After serial rounds of chemo, she went into remission and began to knit the tattered threads of her mid-life back together. Eight months later, she visited the doctor with a persistent back ache. The roots of carcinoma had spread. I called when I heard from a mutual friend that she was back in treatment, and asked how she was doing, fearful of what she’d say, afraid that I’d be expected to be positive, knowing that my cheer reserves were tapped out. Aside from the pain and some shortness of breath, she’d said, she felt not too bad, considering. Trish and her husband escaped to Arizona in the midst of a bleak Ontario winter, to mend and re-group. After four good days, she awoke up one morning, said that she was tired of the pain, told him that she loved him and died that afternoon. I’d never have her courage for that fight, but I’m trying to learn.  

January 2

On the lounge at the beach after brunch, I pick up my pen and write like a madwoman. When I take a break and sneak a look at my husband reclined on the other chair, I know he senses that I’m watching, but his eyes…his eyes. He feels no need to change. It’s partly my fault, I know, because I’ve always compromised, avoiding confrontations, believing that with my compliance, I could make any ‘thing’ better. I was wrong. I can’t blame him – I’d never pushed for change. I accept that I was afraid. That asking would expose the cracks of our discontent to the sting of open air.

“What are you thinking,” he says without looking at me.

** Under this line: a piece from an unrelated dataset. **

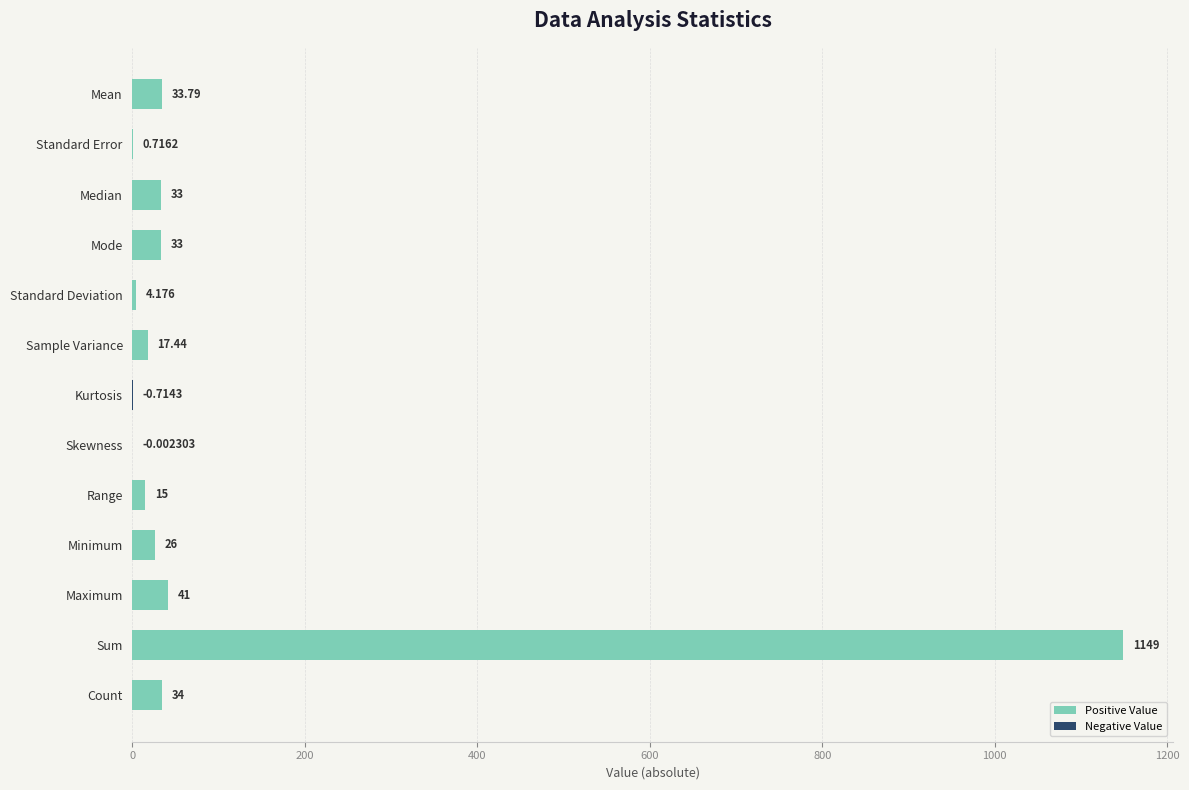

Which category has the highest value across all series?

Sum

That’s what our conversations have become – glancing syllables that sometimes land with a thud, connect with a wince and occasionally disappear in transit.

“Nothing, really,” I reply as usual. He says that he’s thirsty. I know it’s not for me. Hasn’t been for a long time. Of course, I lay down my book, slip into my cover-up and wend my way past the SPF-40 conga line to the beach bar. The afternoon-shift mixologist’s right eye droops in a languid wink as he uncaps a Red Stripe beer and tops off my rum punch with a clutter of fruit garnish. His name tag reads: Canary. A conversation-starter, no doubt. He catches me looking and starts to smile, anticipating some seaside banter. No, mon. I reach across the Formica to accept the tall sweating glass. His bitten-to-the-quick index and middle fingers flutter meaningfully against the back of my hand but withdraw when I shake my head and turn away. It’s not you.

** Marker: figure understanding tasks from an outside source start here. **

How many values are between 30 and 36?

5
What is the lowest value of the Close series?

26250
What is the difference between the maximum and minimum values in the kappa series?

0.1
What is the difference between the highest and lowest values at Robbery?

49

My husband grunts his thanks, drains the bottle then leans back with his wrist over his brow, resuming his surveillance. Not now. Unlike my husband, I’ve never had eyes for anyone else. I’d overlooked the smudged lipstick on collars and unexplained chits for flowers I’d never opened. When we’d spoken of it, Trish had snapped that it was my loss. I know she thought me weak, not taking opportunities as they’d been offered. After regretting that I’d betrayed what I thought of as a conjugal trust of sorts, I finally countered that it was my choice. She’d mouthed the word ‘fidelity’ as if it was something perverse.

One-handed, I shake the sand from my towel and sit astride the chaise.  With my tongue and forefinger, I strip the pulp from the fruit impaled on the umbrella toothpick, relishing the sting. Without thinking, I press the orange slice to my nostrils, inhaling the sharp tang of the bright flesh. My chest tightens with the swell of memory of the aftershave he used to wear when we were dating. I fling the skin into a pile of drying sea grape leaves and begin to write again.